All Rubix ML programs are designed to run from the PHP command line interface (CLI). The reason almost always boils down to performance and memory consumption.

If you want to serve your Rubix ML models in production then you can use the Server library to spin up an optimized standalone model server.

To run your script using the PHP command line interface (CLI), open a terminal window and enter:

$ php example.php

Note: The PHP interpreter must be in your default PATH for the above syntax to work.

I'm getting out of memory errors.#

Try adjusting the memory_limit option in your php.ini file to something more reasonable. We recommend setting this to -1 (no limit) or slightly below your device's memory supply for best results.

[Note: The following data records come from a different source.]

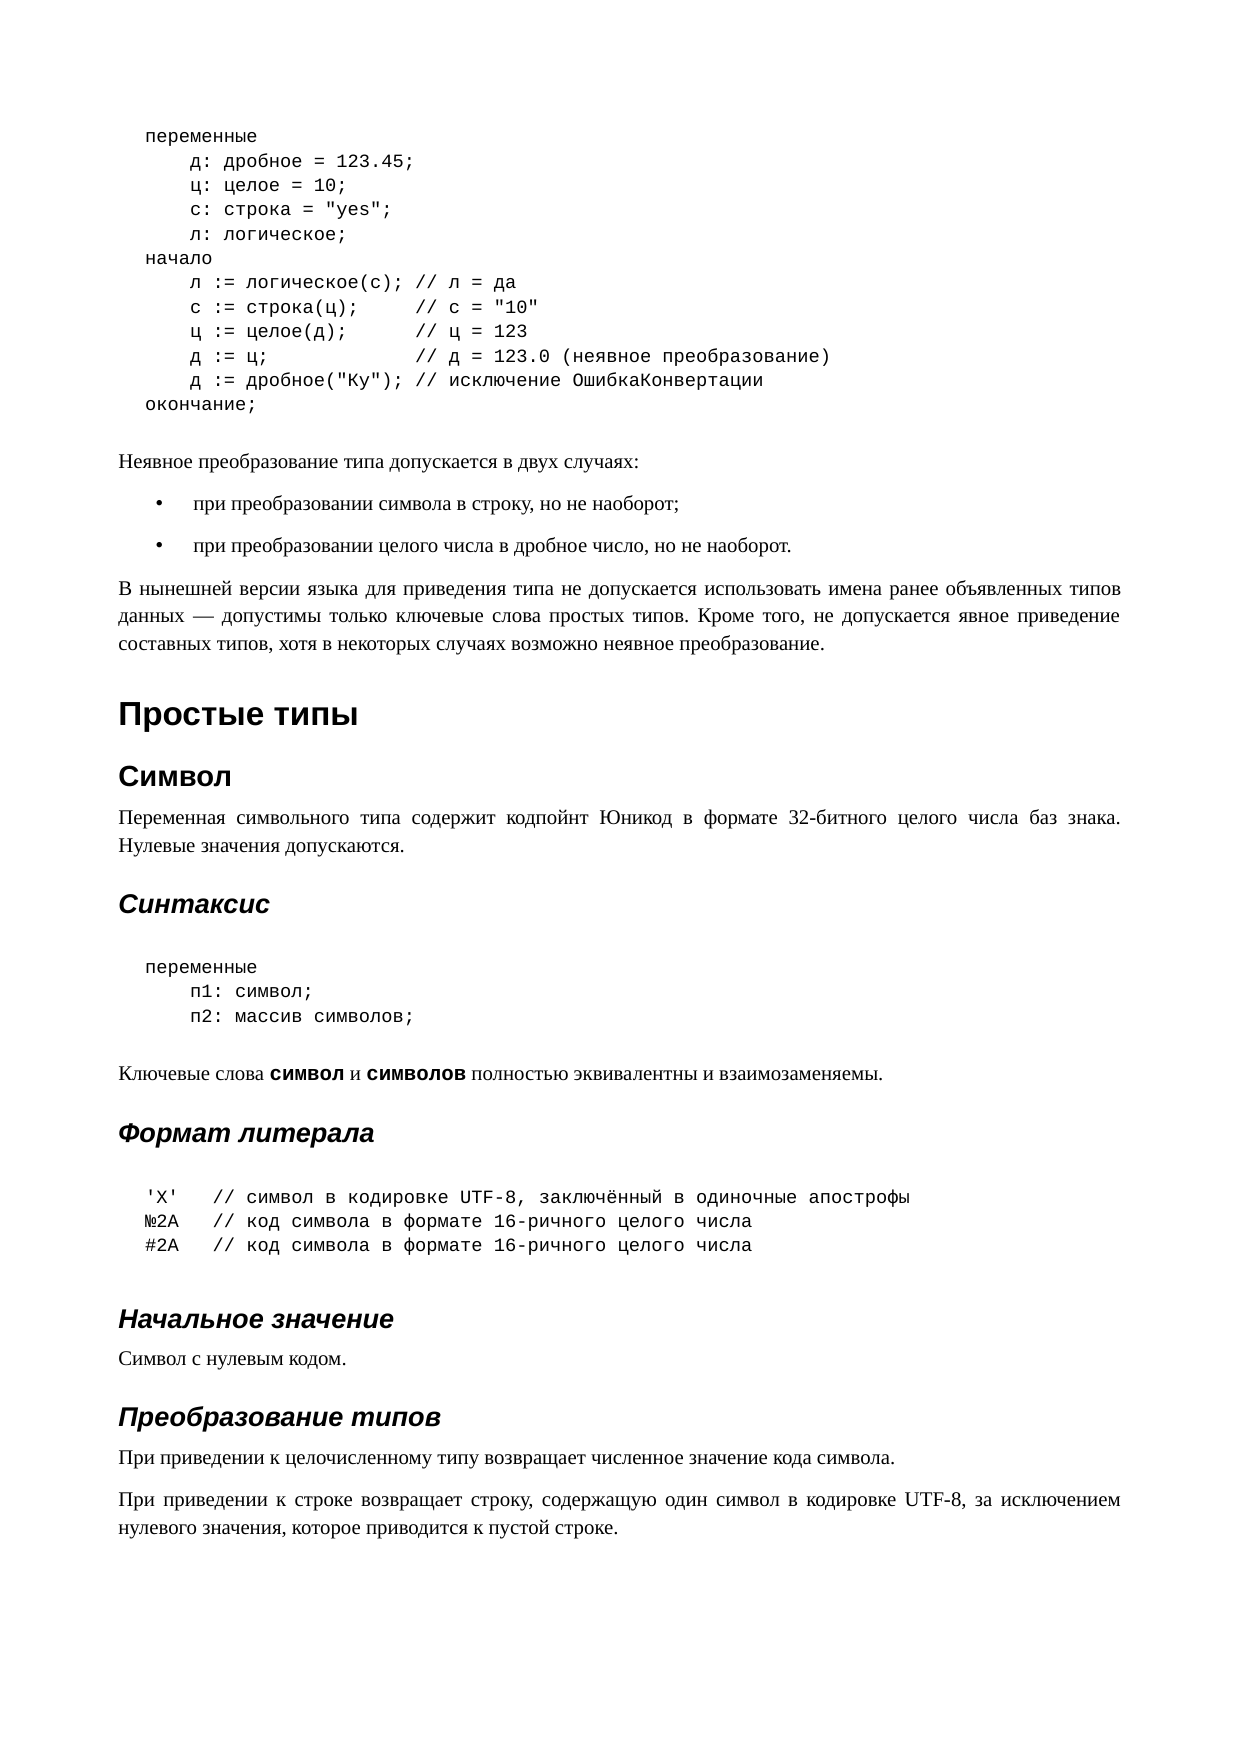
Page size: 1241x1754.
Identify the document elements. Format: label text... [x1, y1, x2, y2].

subtitle Преобразование типов [118, 1401, 1122, 1432]
text переменные п1: символ; п2: массив символов; [136, 949, 1104, 1037]
text Переменная символьного типа содержит кодпойнт Юникод в формате 32-битного целого числа баз знака. Нулевые значения допускаются. [118, 805, 1122, 857]
list при преобразовании символа в строку, но не наоборот; [156, 491, 1122, 515]
list при преобразовании целого числа в дробное число, но не наоборот. [156, 533, 1122, 557]
subtitle Начальное значение [118, 1303, 1122, 1334]
text В нынешней версии языка для приведения типа не допускается использовать имена ранее объявленных типов данных — допустимы только ключевые слова простых типов. Кроме того, не допускается явное приведение составных типов, хотя в некоторых случаях возможно неявное преобразование. [118, 576, 1122, 655]
text При приведении к целочисленному типу возвращает численное значение кода символа. [118, 1445, 1122, 1469]
text переменные д: дробное = 123.45; ц: целое = 10; с: строка = "yes"; л: логическое; начало л := логическое(с); // л = да с := строка(ц); // с = "10" ц := целое(д); // ц = 123 д := ц; // д = 123.0 (неявное преобразование) д := дробное("Ку"); // исключение ОшибкаКонвертации окончание; [136, 118, 1104, 425]
text #2A // код символа в формате 16-ричного целого числа [136, 1227, 1104, 1266]
subtitle Символ [118, 759, 1122, 793]
text Символ с нулевым кодом. [118, 1346, 1122, 1370]
subtitle Синтаксис [118, 888, 1122, 919]
subtitle Формат литерала [118, 1117, 1122, 1148]
text №2A // код символа в формате 16-ричного целого числа [136, 1203, 1104, 1227]
subtitle Простые типы [118, 694, 1122, 732]
text При приведении к строке возвращает строку, содержащую один символ в кодировке UTF-8, за исключением нулевого значения, которое приводится к пустой строке. [118, 1487, 1122, 1539]
text Неявное преобразование типа допускается в двух случаях: [118, 449, 1122, 473]
text 'X' // символ в кодировке UTF-8, заключённый в одиночные апострофы [136, 1179, 1104, 1203]
text Ключевые слова символ и символов полностью эквивалентны и взаимозаменяемы. [118, 1061, 1122, 1086]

You can temporarily set the memory_limit in your script by using the ini_set() function.

Example

ini_set('memory_limit', '-1');

Note: Training can require a lot of memory. The amount necessary will depend on the amount of training data and the size of your model. If you have more data than you can hold in memory, some learners allow you to train them in batches. See the section on Online learners for more information.

Training is slower than usual.#

Training time depends on a number of factors including size of the dataset and complexity of the model. If you believe that training is taking unusually long then check the following factors.

  • Xdebug or other debuggers are not enabled.
  • You have enough RAM to hold the dataset and model in memory without swapping to disk.

What is the difference between categorical and continuous data types?#

In general, there are 2 classes of data types that Rubix ML distinguishes by convention.

Categorical (or discrete) data are those that describe a qualitative property of a sample such as gender, city, or product category and can be 1 of k possible values. Categorical feature types are always represented as string internal types.

Continuous data are quantitative properties of samples such as age, speed, or temperature and can be any number within the set of infinite real numbers. Continuous features are represented as either floating point or integer types internally.

What is a Tuple?#

A tuple is a way to denote an immutable sequential hetorogeneous list with a predefined length. An n-tuple is a tuple with the length of n. In some languages, tuples are a separate datatype and their properties such as immutability are enforced by the compiler/interpreter, however in PHP, tuples are denoted by sequential arrays which are mutable as a side effect.

Example

$tuple = ['first', 'second', 0.001]; // a 3-tuple

Does Rubix ML support multiprocessing?#

Yes, Rubix supports parallel processing (multiprocessing) by utilizing a pluggable parallel computing Backend under the hood. Objects that implement the Parallel interface are able to take advantage of parallel computing backends.

Does Rubix ML support multithreading?#

Not currently, however we plan to add CPU and GPU multithreading in the future.

Does Rubix ML support Deep Learning?#

Yes. A number of learners in Rubix ML support Deep Learning including the Multi Layer Perceptron classifier and MLP Regressor.

Does Rubix ML support Reinforcement Learning?#

Not currently. Rubix ML is for supervised and unsupervised learning only.

Does Rubix ML support time series data?#

Yes and no. Currently, Rubix ML treats time series data like any other continuous feature. In the future, we may add algorithms that work specifically with a time component.